### About this exercise:
Transcribe exactly the lines that fall between the one holding "sürücü, artık kör" and the one holding "dụng công nghệ", inclusive, from the entries below.

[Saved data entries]
++++++++++++++++++++

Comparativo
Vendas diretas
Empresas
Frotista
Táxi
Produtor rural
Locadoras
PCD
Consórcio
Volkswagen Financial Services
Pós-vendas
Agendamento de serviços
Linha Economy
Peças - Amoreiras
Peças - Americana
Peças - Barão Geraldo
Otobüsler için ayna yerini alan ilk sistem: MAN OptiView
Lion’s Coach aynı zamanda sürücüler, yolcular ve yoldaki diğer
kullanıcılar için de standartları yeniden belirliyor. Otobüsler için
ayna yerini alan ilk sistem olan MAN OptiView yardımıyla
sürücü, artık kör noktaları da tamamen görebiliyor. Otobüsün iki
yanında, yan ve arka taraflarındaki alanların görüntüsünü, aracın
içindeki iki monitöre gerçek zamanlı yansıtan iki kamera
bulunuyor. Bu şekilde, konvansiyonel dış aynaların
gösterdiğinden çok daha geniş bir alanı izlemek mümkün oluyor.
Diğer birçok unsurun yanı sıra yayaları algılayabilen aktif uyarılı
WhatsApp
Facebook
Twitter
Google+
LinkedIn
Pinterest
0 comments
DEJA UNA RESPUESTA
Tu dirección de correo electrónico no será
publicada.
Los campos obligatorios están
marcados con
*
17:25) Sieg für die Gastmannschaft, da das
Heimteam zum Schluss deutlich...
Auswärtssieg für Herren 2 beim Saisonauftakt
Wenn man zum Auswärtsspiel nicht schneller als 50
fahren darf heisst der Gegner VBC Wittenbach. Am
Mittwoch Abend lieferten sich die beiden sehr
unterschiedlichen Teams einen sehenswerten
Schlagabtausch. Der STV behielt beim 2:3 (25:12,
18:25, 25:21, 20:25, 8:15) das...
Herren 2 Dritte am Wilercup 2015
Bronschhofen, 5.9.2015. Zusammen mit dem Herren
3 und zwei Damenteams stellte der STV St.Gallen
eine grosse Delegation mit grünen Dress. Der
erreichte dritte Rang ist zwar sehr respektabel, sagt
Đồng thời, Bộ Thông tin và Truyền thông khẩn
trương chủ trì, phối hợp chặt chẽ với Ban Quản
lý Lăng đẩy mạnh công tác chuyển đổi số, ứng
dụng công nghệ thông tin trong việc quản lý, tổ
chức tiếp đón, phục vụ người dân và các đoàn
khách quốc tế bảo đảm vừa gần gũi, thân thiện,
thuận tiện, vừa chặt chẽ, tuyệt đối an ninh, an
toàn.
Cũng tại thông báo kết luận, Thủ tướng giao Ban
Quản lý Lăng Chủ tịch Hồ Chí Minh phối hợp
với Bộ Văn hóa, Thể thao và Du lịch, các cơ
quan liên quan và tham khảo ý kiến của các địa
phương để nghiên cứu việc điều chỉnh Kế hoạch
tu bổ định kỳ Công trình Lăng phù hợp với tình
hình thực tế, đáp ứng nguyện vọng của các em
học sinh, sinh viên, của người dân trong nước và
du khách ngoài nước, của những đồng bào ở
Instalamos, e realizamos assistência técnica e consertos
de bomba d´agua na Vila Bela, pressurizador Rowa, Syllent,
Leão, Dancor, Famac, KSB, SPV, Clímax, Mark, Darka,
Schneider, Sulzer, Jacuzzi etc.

++++++++++++++++++++

### Result:
sürücü, artık kör noktaları da tamamen görebiliyor. Otobüsün iki
yanında, yan ve arka taraflarındaki alanların görüntüsünü, aracın
içindeki iki monitöre gerçek zamanlı yansıtan iki kamera
bulunuyor. Bu şekilde, konvansiyonel dış aynaların
gösterdiğinden çok daha geniş bir alanı izlemek mümkün oluyor.
Diğer birçok unsurun yanı sıra yayaları algılayabilen aktif uyarılı
WhatsApp
Facebook
Twitter
Google+
LinkedIn
Pinterest
0 comments
DEJA UNA RESPUESTA
Tu dirección de correo electrónico no será
publicada.
Los campos obligatorios están
marcados con
*
17:25) Sieg für die Gastmannschaft, da das
Heimteam zum Schluss deutlich...
Auswärtssieg für Herren 2 beim Saisonauftakt
Wenn man zum Auswärtsspiel nicht schneller als 50
fahren darf heisst der Gegner VBC Wittenbach. Am
Mittwoch Abend lieferten sich die beiden sehr
unterschiedlichen Teams einen sehenswerten
Schlagabtausch. Der STV behielt beim 2:3 (25:12,
18:25, 25:21, 20:25, 8:15) das...
Herren 2 Dritte am Wilercup 2015
Bronschhofen, 5.9.2015. Zusammen mit dem Herren
3 und zwei Damenteams stellte der STV St.Gallen
eine grosse Delegation mit grünen Dress. Der
erreichte dritte Rang ist zwar sehr respektabel, sagt
Đồng thời, Bộ Thông tin và Truyền thông khẩn
trương chủ trì, phối hợp chặt chẽ với Ban Quản
lý Lăng đẩy mạnh công tác chuyển đổi số, ứng
dụng công nghệ thông tin trong việc quản lý, tổ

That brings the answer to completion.